Circe(81)



Odysseus had told me a story once about a king who had a wound that could not be healed, not by any doctor, not by any amount of time. He went to an oracle and heard its answer: only the man who had given the wound could fix it, with the same spear he had used to make it. So the king had limped across the world until he found his enemy, who mended him.

I wished Odysseus were there so I could ask him: but how did the king get that man to help him, the one who had struck him so deep?

The answer that came to me was from a different tale. Long ago, in my wide bed, I had asked Odysseus: “What did you do? When you could not make Achilles and Agamemnon listen?”

He’d smiled in the firelight. “That is easy. You make a plan in which they do not.”





Chapter Twenty



I FOUND HIM IN the olive grove. The blankets were tangled around him, as if he had fought on against me in his dreams.

“My son,” I said. The words were loud in the still air. It was not dawn yet, but I felt it coming, the great rolling wheels of my father’s chariot. “Telegonus.”

His eyes opened, and his hands flew up, to ward me off. The pain was like a dagger’s point.

“I come to say that you may go, and I will help you. But there must be conditions.”

Did he know how much those words cost me? I do not think he could. It is youth’s gift not to feel its debts. The joy was already washing over him. He threw himself upon me, pressed his face to my neck. I closed my eyes. He smelled like green leaves and running sap. We had breathed only each other for sixteen years.

“Two days’ delay,” I said. “And three things within them.”

He nodded eagerly. “Anything.” Now that I had lost, he was pliant. At least he was gracious in victory. I led him to the house and filled his arms with herbs and bottles. Together we carried them clinking down to his ship. There upon his deck I began chopping, grinding, mixing my pastes. He surprised me by watching. Usually he drifted away when I did spells.

“What will it do?”

“It is a protection.”

“Against what?”

“Whatever I can think of. Whatever Athena can summon—storms, leviathans, a split hull.”

“Leviathans?”

I was glad to see him pale a little.

“This will keep it at bay. If Athena wants to strike at you by sea, she will have to do it herself, directly, and I think she cannot, for she is bound by the Fates. You must keep to the boat, and as soon as you land on Ithaca, go to your father, and ask him to intercede with Athena for you. She is his patron and may listen. Swear to me.”

“I will.” His face was solemn in the shadows.

I poured those draughts over each rough board, every inch of sail, speaking my charms.

“May I try?” he said.

I gave him what was left of a draught. He drenched a bit of the deck, spoke the words he had heard me say.

He poked at the wood. “Did it work?”

“No,” I said.

“How do you know what words to use?”

“I speak what has meaning for me.”

His face worked with effort, as if he pushed a boulder up a hill. He stared at the boards and spoke different words, then different words still. The deck was unchanged. He looked at me, accusing. “It is hard.”

In spite of everything, I laughed. “Did you not think it was? Listen. When you set out to build this ship, you didn’t lift an axe once and expect it to be finished. It was work, day after day of it. Witchcraft is the same. I have labored for centuries and still I have not mastered it.”

“But it is more than that,” he said. “It is also that I am not a witch like you.”

It was my father I thought of. All those years ago when he had turned the log in our hearth to ash, and said, And that is the least of my powers.

“It is likely you are not a witch,” I said. “But you are something else.

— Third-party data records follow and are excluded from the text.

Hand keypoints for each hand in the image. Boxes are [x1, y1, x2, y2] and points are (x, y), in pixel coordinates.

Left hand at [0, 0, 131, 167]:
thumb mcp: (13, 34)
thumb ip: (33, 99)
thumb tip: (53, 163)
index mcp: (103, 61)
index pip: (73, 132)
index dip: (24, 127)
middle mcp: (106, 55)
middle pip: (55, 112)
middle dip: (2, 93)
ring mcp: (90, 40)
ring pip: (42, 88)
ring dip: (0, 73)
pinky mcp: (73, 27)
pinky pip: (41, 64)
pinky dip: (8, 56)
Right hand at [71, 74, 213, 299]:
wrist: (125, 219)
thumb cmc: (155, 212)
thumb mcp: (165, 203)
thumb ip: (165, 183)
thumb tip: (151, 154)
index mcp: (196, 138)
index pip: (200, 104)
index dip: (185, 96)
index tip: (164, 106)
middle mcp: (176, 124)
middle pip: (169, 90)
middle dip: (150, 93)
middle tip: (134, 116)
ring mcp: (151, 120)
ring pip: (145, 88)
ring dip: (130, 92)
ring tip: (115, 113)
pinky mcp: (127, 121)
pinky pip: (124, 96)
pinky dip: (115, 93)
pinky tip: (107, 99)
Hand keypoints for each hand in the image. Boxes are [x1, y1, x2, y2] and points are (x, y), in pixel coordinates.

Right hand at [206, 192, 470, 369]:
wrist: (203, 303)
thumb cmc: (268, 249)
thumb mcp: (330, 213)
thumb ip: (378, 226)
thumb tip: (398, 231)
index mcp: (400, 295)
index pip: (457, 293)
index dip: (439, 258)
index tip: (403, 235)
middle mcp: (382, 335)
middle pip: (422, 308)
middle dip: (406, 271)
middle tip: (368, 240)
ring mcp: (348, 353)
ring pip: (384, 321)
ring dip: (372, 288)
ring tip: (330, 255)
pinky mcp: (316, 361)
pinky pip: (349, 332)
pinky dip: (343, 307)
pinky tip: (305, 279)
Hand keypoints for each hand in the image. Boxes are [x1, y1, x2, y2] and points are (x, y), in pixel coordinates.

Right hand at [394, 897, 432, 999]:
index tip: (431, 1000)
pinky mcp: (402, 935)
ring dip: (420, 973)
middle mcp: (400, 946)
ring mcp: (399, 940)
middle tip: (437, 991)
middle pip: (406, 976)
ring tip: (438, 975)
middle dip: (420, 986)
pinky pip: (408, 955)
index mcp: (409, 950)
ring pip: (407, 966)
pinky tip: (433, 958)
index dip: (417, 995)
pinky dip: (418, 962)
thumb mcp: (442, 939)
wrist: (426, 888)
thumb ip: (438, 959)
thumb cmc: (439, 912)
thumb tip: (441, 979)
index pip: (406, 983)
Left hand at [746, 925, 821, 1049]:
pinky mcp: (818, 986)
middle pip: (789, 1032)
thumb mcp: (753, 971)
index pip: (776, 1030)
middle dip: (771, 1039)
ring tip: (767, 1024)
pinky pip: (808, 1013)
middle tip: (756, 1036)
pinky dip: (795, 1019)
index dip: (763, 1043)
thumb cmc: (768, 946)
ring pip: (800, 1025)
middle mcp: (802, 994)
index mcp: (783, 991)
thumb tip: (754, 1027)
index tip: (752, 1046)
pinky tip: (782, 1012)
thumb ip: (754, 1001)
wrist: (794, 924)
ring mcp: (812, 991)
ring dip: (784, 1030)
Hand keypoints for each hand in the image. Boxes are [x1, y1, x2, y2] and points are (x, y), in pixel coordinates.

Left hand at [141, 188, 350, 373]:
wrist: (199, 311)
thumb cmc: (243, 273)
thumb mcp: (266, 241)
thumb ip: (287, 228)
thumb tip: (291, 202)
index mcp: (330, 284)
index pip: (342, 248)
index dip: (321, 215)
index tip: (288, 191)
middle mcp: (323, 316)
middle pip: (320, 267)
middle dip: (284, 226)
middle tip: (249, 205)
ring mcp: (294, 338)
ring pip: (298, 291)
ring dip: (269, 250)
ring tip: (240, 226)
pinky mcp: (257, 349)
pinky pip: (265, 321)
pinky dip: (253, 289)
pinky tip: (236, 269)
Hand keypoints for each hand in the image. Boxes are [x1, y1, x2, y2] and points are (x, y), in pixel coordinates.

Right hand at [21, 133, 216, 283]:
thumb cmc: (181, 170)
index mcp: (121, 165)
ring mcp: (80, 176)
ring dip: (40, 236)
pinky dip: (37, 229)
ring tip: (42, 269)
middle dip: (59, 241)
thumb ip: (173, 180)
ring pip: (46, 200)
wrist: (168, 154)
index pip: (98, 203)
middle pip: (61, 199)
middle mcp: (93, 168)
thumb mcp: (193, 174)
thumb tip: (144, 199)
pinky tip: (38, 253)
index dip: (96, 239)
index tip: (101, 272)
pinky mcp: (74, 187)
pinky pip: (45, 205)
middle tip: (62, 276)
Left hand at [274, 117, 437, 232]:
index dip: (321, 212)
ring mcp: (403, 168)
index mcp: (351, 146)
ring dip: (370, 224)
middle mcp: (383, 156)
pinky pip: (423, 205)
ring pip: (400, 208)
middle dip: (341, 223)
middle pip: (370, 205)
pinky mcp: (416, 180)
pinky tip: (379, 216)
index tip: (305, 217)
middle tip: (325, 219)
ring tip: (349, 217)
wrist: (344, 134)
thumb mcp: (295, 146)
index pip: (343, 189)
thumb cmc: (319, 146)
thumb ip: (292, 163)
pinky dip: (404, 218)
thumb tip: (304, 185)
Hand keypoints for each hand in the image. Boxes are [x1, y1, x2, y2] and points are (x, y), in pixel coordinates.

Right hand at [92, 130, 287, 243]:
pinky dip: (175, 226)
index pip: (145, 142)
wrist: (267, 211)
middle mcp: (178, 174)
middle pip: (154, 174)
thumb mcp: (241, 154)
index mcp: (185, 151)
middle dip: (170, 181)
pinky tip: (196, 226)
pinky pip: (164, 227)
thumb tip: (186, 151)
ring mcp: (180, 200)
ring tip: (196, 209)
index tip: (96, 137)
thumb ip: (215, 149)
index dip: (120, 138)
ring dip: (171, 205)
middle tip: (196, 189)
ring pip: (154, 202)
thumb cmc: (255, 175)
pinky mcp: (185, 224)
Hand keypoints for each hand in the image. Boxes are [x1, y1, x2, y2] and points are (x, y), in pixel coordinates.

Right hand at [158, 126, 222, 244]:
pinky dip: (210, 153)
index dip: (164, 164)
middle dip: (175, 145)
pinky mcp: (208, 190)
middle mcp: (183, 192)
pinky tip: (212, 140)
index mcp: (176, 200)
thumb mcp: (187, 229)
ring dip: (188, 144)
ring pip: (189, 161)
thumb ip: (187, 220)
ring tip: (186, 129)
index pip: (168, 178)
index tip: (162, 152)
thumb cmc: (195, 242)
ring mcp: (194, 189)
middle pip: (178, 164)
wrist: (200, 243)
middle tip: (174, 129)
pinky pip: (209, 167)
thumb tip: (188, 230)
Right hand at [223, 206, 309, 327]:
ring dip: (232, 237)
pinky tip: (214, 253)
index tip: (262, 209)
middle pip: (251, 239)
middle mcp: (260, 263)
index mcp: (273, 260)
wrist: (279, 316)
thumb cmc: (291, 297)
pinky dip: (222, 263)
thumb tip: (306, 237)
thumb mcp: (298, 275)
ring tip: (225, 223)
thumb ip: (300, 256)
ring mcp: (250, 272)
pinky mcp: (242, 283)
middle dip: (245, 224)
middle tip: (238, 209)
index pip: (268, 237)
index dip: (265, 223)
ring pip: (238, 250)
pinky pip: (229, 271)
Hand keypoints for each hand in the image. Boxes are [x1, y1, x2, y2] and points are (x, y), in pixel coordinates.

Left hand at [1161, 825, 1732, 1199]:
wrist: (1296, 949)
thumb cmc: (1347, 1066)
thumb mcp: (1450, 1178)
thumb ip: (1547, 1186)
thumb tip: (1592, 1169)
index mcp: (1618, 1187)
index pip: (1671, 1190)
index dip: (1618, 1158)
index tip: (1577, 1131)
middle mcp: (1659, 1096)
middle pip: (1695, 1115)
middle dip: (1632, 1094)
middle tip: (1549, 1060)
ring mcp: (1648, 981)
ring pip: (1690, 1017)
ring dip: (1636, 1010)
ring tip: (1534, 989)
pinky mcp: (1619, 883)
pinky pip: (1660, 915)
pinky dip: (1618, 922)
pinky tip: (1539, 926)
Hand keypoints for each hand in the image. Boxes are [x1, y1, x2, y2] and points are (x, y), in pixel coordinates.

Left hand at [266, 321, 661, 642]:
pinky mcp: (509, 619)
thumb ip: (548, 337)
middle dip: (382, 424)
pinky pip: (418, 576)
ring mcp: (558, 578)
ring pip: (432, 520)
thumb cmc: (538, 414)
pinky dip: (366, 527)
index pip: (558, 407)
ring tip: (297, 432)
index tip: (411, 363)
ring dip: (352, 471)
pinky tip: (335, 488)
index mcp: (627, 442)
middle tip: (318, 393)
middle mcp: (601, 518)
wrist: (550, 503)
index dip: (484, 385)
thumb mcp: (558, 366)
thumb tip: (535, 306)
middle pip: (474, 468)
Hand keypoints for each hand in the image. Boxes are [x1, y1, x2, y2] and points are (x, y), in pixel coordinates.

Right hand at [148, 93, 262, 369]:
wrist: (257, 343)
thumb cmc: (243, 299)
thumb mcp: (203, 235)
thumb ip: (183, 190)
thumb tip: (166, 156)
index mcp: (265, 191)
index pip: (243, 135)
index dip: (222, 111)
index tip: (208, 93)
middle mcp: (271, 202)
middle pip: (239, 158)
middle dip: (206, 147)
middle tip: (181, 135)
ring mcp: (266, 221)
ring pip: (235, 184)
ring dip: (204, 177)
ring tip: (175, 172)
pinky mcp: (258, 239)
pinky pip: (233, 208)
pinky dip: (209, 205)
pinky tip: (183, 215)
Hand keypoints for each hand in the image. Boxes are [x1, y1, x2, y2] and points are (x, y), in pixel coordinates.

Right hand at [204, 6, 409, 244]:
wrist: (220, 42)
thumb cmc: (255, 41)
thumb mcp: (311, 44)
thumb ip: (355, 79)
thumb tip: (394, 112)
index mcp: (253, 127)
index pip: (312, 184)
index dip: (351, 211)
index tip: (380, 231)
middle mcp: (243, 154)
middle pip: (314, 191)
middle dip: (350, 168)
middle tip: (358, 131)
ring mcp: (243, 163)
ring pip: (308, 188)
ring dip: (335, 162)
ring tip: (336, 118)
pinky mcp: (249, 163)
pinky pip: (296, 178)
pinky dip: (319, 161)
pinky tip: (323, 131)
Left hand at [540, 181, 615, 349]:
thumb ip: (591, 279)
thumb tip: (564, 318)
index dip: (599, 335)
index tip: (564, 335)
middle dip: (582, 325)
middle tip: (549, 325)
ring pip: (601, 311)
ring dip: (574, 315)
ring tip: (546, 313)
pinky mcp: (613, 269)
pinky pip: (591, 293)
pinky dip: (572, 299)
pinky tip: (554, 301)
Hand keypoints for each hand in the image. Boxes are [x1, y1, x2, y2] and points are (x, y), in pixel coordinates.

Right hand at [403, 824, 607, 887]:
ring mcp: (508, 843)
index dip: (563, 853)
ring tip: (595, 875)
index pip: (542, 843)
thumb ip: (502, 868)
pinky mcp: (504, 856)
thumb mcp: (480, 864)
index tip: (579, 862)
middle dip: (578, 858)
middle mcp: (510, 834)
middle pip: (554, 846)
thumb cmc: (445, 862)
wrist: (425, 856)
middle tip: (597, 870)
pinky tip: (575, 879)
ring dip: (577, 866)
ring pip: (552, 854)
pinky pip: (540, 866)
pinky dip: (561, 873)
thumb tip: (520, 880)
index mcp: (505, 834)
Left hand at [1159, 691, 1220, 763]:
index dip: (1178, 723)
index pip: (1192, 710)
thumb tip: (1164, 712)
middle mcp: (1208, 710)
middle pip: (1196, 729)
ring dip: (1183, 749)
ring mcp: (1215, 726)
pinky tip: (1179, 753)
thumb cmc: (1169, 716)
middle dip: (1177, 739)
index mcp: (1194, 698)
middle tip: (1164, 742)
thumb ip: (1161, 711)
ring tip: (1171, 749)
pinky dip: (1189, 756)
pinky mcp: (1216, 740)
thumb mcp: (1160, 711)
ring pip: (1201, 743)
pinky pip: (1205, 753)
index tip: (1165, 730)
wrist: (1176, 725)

Something you have not found yet. And that is why you go.”

His smile reminded me of Ariadne’s, warm as summer grass. “Yes,” he said.



I led him to a shaded part of the beach. While he ate the last of the pears, I marked out his route with stones, tracing the stops and dangers. He would not go past Scylla. There were other ways to Ithaca. That Odysseus had not been able to take them had been a piece of Poseidon’s vengeance.

“If Hermes helps you, that is well, but you must never depend on him. Anything he says is written on the wind. And always, you must be careful of Athena. She may come to you in other forms. A beautiful maiden, perhaps. You must not be taken in, not by any temptations she would offer.”

“Mother.” His face was red. “I’m looking for my father. That’s all I think of.”

I said no more. We were gentler with each other in those days than we had been, even before our fight. In the evenings, we sat together at the hearth. He had a foot stuck under one of the lions. It was only autumn, but the nights were cool already. I served his favorite meal, fish stuffed with roasted herbs and cheeses. He ate and let me lecture him. “Penelope,” I said. “Show her every honor. Kneel before her, offer her praises and gifts—I will give you suitable ones. She is reasonable, but no woman is happy with her husband’s by-blow at her feet.

“And Telemachus. Be wary of him above all. He is the one with the most to lose from you. Many bastards have become kings in their day, and he will know it. Do not trust him. Do not turn your back on him. He will be clever and quick, trained by your father himself.”